A fabricante italiana de pneus aproveitou a brecha no calendário para intensificar a coleta de dados técnicos fundamentais para o processo de homologação das futuras carcaças. Os testes contaram com o suporte operacional das equipes McLaren e Mercedes, que disponibilizaram seus pilotos e carros para o desenvolvimento dos componentes. Antonelli, atual líder do campeonato, dividiu o protagonismo com o veterano Norris sob condições climáticas favoráveis na região de Eifel.

Desempenho em pista e quilometragem atingida

A sessão desta quarta-feira foi marcada por uma alta quilometragem percorrida, superando a barreira dos mil quilômetros somados apenas entre os dois competidores. Lando Norris, a bordo da McLaren, registrou 108 voltas no traçado alemão, o que representa um total de 556 quilômetros de dados coletados para os engenheiros de Milão. Já o jovem italiano Kimi Antonelli, guiando pela Mercedes, foi ligeiramente mais produtivo em termos de distância, encerrando o dia com 109 voltas e 561 quilômetros percorridos.

Os tempos de volta, embora não sejam o foco primordial em testes de pneus de desenvolvimento, serviram para balizar a consistência dos novos materiais sob estresse.
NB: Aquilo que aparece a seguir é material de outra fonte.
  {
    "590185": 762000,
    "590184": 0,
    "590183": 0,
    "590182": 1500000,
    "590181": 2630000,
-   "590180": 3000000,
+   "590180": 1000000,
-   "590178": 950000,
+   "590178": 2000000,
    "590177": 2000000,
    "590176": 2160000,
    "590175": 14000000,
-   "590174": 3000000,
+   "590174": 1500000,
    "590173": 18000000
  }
Antonelli registrou a melhor marca do dia com 1min32s990, enquanto Norris fechou sua participação com o tempo de 1min33s640. As condições ambientais mantiveram-se estáveis durante todo o período, com o asfalto atingindo a temperatura média de 26 °C, fator que facilitou a comparação direta entre as variantes testadas.
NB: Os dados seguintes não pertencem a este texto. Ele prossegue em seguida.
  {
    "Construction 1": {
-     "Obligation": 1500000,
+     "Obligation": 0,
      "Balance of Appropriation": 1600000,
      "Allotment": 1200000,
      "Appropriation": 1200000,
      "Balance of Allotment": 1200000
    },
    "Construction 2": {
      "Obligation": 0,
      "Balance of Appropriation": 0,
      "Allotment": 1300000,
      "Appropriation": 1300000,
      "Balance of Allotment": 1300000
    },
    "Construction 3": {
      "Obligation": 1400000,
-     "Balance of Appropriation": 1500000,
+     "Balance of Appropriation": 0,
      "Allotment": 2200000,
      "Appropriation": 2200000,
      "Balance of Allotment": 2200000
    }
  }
Cronograma de avaliação dos compostos

O programa de trabalho em Nürburgring foi dividido em etapas específicas para maximizar a compreensão sobre o comportamento de cada gama de pneus slick. A Pirelli estruturou as atividades da seguinte forma:

  • Sessões matinais: Foco total em variantes de composição do tipo C3 (intermediário).
  • Metodologia: Séries de oito voltas constantes para medir desgaste e estabilidade térmica.
  • Sessões vespertinas: Transição para os pneus de gama mais macia da fabricante.
  • Divisão de tarefas: Antonelli testou o composto C4 enquanto Norris avaliou o C5.
  • Objetivo técnico: Analisar a deformação da carcaça em curvas de alta energia.

Este planejamento permitiu que os engenheiros observassem como as novas estruturas respondem tanto em trechos de tração quanto em frenagens fortes. A Pirelli utiliza esses dados para definir o desenho final das carcaças que serão submetidas à Federação Internacional de Automobilismo (FIA) nos próximos meses. Sem esses testes em pista real, a marca dependeria exclusivamente de simulações computacionais, que nem sempre capturam as nuances do asfalto irregular de Nürburgring.

Mudanças de cronograma e impacto técnico

A realização destes testes na Alemanha só foi possível devido a uma reestruturação logística de emergência feita pela Pirelli e pelas equipes envolvidas. Originalmente, parte deste desenvolvimento ocorreria em Jeddah, mas a instabilidade regional forçou a suspensão das atividades na Arábia Saudita. Nürburgring, embora possua características térmicas distintas das pistas do Oriente Médio, ofereceu um ambiente técnico rigoroso para testar a resistência estrutural dos novos protótipos em um asfalto mais abrasivo.

A importância de acumular quilometragem neste estágio do ano reside nos prazos de produção industrial da marca italiana. Os pneus de 2027 exigem uma carcaça mais robusta para suportar os níveis de pressão aerodinâmica previstos para as próximas gerações de carros da categoria. Ao todo, somando as participações de George Russell e Oscar Piastri no primeiro dia, foram percorridos 2.106 quilômetros de testes no circuito de Eifel, gerando um dos maiores volumes de dados da temporada até o momento.

O desenvolvimento continuará ao longo das próximas semanas em sessões privadas em outros circuitos europeus, utilizando carros de testes específicos fornecidos pelas equipes. A Pirelli busca garantir que a transição para as novas regras estruturais ocorra sem prejuízos à segurança dos pilotos ou à competitividade das corridas. O próximo passo será o processamento laboratorial das informações colhidas para ajustar as misturas químicas que compõem a banda de rodagem de cada nível de dureza.